Use the Metasys Security Administrator System available on the Metasys server or SCT to add existing Active Directory service users to the Metasys system. The Security Administrator System does not create or maintain user accounts in Active Directory service; it merely uses existing Active Directory service user accounts. Active Directory service tools handle any changes to Active Directory service user accounts such as password changes or resets. (For details on adding Active Directory service users, see User Account Rules.)

The system creates a Metasys system audit record whenever you add or remove an Active Directory service user from the Metasys system. Use the Security Administrator system to assign Metasys privileges to Active Directory service users whom you have added to the Metasys system. These privileges include those based on system, category, feature, and property.

You assign and maintain all privileges for Active Directory service users in the same manner as for Metasys local users. Additionally, the UI provides all the same windows, menu options, and tabs that are provided when administering a Metasys local user. However, some UI screens display a combination of Metasys specific data and Active Directory service data, whereas other screens have some options unavailable. For example, the telephone number and email address properties for Active Directory service users are shown but cannot be edited because these are properties under the control of Active Directory service. Such properties are preceded with the dimmed label Active Directory.

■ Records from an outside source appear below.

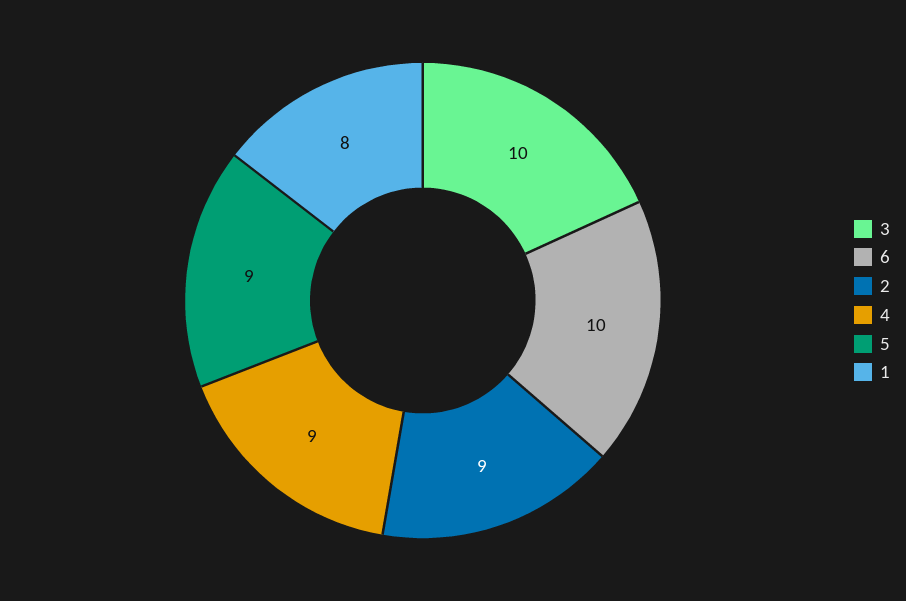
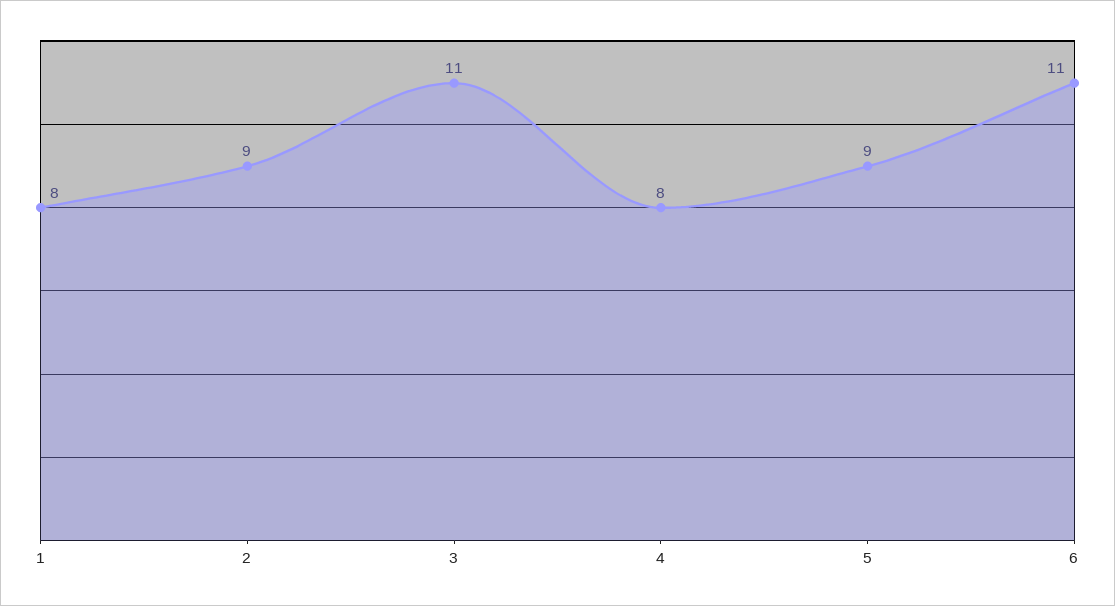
  {
-   "3": 10,
+   "3": 11,
-   "6": 10,
+   "6": 11,
    "2": 9,
-   "4": 9,
+   "4": 8,
    "5": 9,
    "1": 8
  }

Any Standard Access administrator can assign permissions to any Active Directory service user whom you have added to the Metasys system, whereas any Basic Access Administrator may assign permissions to Basic Access type users. You may assign privileges directly to the Active Directory service user or assign the user to a Metasys role. Also, Standard Access Administrators have full control to add, remove, update, and assign permission operations for any Metasys Active Directory service user. Basic Access administrators can add, remove, update properties, and assign permissions to Metasys Active Directory service users who are designated for Basic Access.